▸ TEXTE
---
Ce coup du sort qui aurait pû le rendre amer, grincheux, et le condamner à la marginalité lui fournit au contraire une cuirasse morale solide, infranchissable. Chez ce jeune homme, plaintes et complaintes sont en exil, et pas l’once d’une récrimination, d’un regret. Pas de trace d’une quelconque amertume, ni de la moindre colère, pas non plus de protestation, et de jalousie jamais ! Point de révolte vaine.

Au contraire, rayonne sur le visage de notre interlocuteur la lumière de la paix avec soi-même, une harmonie avec le monde, un optimisme à toute épreuve, une vaillance hors norme, une foi d’airain, et aussi de la gratitude pour le destin qui, en le privant de ses yeux, en lui ayant refusé le spectacle de la beauté à l’âge des premiers émerveillements, développa chez lui ce qu’il nomme « le regard intérieur ».

Lorsqu’il parle de son handicap, c’est comme si Kevyn évoque une fabrique secrète, un atelier réservé à lui seul, il susurre que les « vrais yeux travaillent au-dedans de nous ». De sa situation de non-voyant, cet étudiant en Master 1 d’anglais en fait une sorte de privilège. Il en tire même une certaine fierté qui interdit la charité et la compassion.

Braille

C’est à l’âge de 7 ans que ses parents se résolvent à l’idée de l’inscrire à l’école comme tous les gamins de son âge. Mais où ? À Yamoussoukro où ils vivent, il n’y a pas d’école spécialisée. L’envoyer à Abidjan, exigerait qu’ils trouvent un tuteur à leur enfant. Ce qui n’est pas évident du fait de son âge et de sa situation.

Après maints renseignements, papa et maman décident de l’inscrire au Centre d’éducation, de formation et d’insertion des aveugles de Toumodi. Eux vivent à Yamoussoukro, et Kevyn doit partir à l’école loin des siens. Le gamin vit cet éloignement comme un « déchirement ». Tout change dans sa vie.

La discipline assez rude de l’internat, l’apprentissage du braille, etc. « Ça été difficile au départ » confie-t-il. Les enseignants de cet établissement pour non-voyants et mal-voyants sont exigeants avec leurs élèves. Ils veulent les décomplexer et leur apprendre que la vie ne leur fera pas de cadeau, s’ils ne transcendent pas leur handicap. Les pédagogues ont donc souvent la main leste.
---
▸ LIGNES FOURNIES
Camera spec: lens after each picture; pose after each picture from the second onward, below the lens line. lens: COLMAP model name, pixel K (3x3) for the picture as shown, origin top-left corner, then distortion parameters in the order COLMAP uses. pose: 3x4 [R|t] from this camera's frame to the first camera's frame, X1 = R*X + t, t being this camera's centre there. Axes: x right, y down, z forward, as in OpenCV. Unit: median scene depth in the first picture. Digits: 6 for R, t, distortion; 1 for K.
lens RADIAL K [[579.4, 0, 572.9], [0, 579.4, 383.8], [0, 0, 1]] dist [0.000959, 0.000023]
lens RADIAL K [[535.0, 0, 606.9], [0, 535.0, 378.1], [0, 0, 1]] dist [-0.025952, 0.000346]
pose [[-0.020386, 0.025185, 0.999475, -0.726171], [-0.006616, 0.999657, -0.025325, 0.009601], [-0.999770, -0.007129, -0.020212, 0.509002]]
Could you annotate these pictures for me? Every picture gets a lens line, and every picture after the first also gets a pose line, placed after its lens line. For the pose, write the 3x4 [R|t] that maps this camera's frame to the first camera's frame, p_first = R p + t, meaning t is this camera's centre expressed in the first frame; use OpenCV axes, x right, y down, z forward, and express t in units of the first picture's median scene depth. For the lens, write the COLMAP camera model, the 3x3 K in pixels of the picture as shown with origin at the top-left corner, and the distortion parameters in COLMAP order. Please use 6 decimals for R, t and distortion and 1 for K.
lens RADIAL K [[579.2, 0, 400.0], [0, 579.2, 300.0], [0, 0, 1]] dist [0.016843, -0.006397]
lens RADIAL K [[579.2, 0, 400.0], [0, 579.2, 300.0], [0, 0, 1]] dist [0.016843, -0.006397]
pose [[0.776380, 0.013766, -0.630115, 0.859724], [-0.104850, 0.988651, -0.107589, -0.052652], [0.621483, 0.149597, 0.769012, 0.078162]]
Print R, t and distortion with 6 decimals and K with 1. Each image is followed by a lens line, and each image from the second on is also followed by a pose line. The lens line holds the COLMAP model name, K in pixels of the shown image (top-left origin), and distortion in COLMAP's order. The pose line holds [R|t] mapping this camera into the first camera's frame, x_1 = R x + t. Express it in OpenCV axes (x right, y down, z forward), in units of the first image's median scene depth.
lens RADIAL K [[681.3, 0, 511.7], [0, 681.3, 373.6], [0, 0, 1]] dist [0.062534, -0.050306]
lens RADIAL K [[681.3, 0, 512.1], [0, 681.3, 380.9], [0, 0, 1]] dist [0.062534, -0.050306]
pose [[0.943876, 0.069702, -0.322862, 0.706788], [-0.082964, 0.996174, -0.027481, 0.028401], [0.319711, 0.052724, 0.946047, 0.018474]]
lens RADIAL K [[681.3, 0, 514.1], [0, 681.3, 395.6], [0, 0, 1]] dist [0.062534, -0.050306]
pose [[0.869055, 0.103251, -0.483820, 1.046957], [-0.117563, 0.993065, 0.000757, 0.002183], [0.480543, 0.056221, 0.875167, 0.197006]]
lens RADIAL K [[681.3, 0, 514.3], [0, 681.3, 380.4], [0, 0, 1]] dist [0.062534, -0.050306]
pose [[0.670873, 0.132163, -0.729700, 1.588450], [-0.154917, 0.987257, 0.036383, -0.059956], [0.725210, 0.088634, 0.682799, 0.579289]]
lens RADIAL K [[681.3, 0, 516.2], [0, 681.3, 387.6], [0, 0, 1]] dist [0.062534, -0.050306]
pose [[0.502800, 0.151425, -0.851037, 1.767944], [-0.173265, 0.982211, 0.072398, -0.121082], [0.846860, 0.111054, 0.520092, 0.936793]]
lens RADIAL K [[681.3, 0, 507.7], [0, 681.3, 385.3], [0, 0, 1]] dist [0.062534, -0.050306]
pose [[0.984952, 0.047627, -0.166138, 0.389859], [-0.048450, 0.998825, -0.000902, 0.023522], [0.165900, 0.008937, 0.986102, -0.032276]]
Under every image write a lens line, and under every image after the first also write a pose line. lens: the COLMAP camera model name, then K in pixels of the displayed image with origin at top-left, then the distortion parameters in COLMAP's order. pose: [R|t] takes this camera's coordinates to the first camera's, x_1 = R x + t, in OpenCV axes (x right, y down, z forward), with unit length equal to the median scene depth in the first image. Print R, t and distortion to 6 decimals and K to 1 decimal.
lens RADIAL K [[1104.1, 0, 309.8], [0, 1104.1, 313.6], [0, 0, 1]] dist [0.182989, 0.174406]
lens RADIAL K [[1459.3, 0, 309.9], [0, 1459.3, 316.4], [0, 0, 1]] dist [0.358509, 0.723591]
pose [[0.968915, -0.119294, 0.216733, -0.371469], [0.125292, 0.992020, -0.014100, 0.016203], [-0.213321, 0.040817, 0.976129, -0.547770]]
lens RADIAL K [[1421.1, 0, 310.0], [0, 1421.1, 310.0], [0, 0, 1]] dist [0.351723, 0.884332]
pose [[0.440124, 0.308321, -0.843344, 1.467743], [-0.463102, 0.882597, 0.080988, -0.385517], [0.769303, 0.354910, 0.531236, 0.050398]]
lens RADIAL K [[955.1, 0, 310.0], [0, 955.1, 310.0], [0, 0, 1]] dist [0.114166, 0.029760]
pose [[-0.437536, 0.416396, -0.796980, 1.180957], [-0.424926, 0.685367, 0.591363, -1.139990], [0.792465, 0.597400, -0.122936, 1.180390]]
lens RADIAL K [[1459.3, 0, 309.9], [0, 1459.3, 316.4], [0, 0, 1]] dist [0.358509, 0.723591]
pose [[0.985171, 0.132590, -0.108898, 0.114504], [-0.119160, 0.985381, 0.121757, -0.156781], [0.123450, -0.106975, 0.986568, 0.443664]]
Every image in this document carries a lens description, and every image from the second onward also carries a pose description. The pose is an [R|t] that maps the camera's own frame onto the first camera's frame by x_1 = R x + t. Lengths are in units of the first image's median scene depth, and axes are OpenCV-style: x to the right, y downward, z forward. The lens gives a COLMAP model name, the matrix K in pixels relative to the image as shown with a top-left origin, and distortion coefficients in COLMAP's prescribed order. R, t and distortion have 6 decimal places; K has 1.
---
▸ TÂCHES À FAIRE
A. Donnez toutes les villes nommées dans le portrait de Kevyn.
B. D'après le portrait de Kevyn, à quel âge ses parents décident-ils de l'inscrire à l'école ?
C. Poursuivez le portrait de Kevyn après sa dernière phrase.
Les lignes ne servent à rien ici.

▸ RÉPONSES PAR NUMÉRO
A. Yamoussoukro, Abidjan, Toumodi

B. À 7 ans.

C.
Pour le préadolescent, c’est la double peine. Car en plus de ne pas voir, il doit s’adapter à un nouvel environnement social éloigné de tout ce qu’il a connu jusque-là. Mais, il finit par faire contre mauvaise fortune bon cœur. Brillant, cet enfant à la curiosité aiguisée surprend par la vivacité de son intelligence. Tant et si bien que ses enseignants pensent un moment à lui faire sauter des classes. Puis se ravisent. « Ils se sont dit qu’il ne fallait pas vite aller en besogne », explique Kevyn.

En classe de CE2, il lui faut changer d’établissement scolaire. Il part donc s’inscrire à l’école Gabriel Tiacoh toujours à Toumodi. Là-bas, il est confronté à des enseignants et des élèves voyants. Il lui faut prouver qu’on peut être privé de la vue et être intellectuellement supérieur à ceux qui voient.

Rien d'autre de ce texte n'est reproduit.